[Task instructions] Using the material below, write out every entry exactly.

BEGIN

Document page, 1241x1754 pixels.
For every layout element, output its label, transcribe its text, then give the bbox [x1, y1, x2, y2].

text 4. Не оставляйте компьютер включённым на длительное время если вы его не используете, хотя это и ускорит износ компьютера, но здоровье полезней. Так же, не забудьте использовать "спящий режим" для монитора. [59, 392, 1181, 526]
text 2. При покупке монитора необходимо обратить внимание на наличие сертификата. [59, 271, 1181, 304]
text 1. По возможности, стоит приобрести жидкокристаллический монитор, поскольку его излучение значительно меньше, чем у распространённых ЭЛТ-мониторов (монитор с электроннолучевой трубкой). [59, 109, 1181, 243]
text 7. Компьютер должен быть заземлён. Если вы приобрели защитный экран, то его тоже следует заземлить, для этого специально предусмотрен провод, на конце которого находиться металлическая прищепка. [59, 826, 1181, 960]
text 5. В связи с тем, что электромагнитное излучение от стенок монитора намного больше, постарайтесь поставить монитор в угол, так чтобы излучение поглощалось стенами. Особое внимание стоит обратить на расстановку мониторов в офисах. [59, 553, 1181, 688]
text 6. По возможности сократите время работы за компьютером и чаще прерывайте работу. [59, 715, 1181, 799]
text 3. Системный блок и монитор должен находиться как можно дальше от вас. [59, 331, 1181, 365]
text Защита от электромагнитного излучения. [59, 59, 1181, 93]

END

[The completed task]
Document page, 1241x1754 pixels.
For every layout element, output its label, transcribe its text, then give the bbox [x1, y1, x2, y2].

text 4. Не оставляйте компьютер включённым на длительное время если вы его не используете, хотя это и ускорит износ компьютера, но здоровье полезней. Так же, не забудьте использовать "спящий режим" для монитора. [59, 392, 1181, 526]
text 2. При покупке монитора необходимо обратить внимание на наличие сертификата. [59, 271, 1181, 304]
text 1. По возможности, стоит приобрести жидкокристаллический монитор, поскольку его излучение значительно меньше, чем у распространённых ЭЛТ-мониторов (монитор с электроннолучевой трубкой). [59, 109, 1181, 243]
text 7. Компьютер должен быть заземлён. Если вы приобрели защитный экран, то его тоже следует заземлить, для этого специально предусмотрен провод, на конце которого находиться металлическая прищепка. [59, 826, 1181, 960]
text 5. В связи с тем, что электромагнитное излучение от стенок монитора намного больше, постарайтесь поставить монитор в угол, так чтобы излучение поглощалось стенами. Особое внимание стоит обратить на расстановку мониторов в офисах. [59, 553, 1181, 688]
text 6. По возможности сократите время работы за компьютером и чаще прерывайте работу. [59, 715, 1181, 799]
text 3. Системный блок и монитор должен находиться как можно дальше от вас. [59, 331, 1181, 365]
text Защита от электромагнитного излучения. [59, 59, 1181, 93]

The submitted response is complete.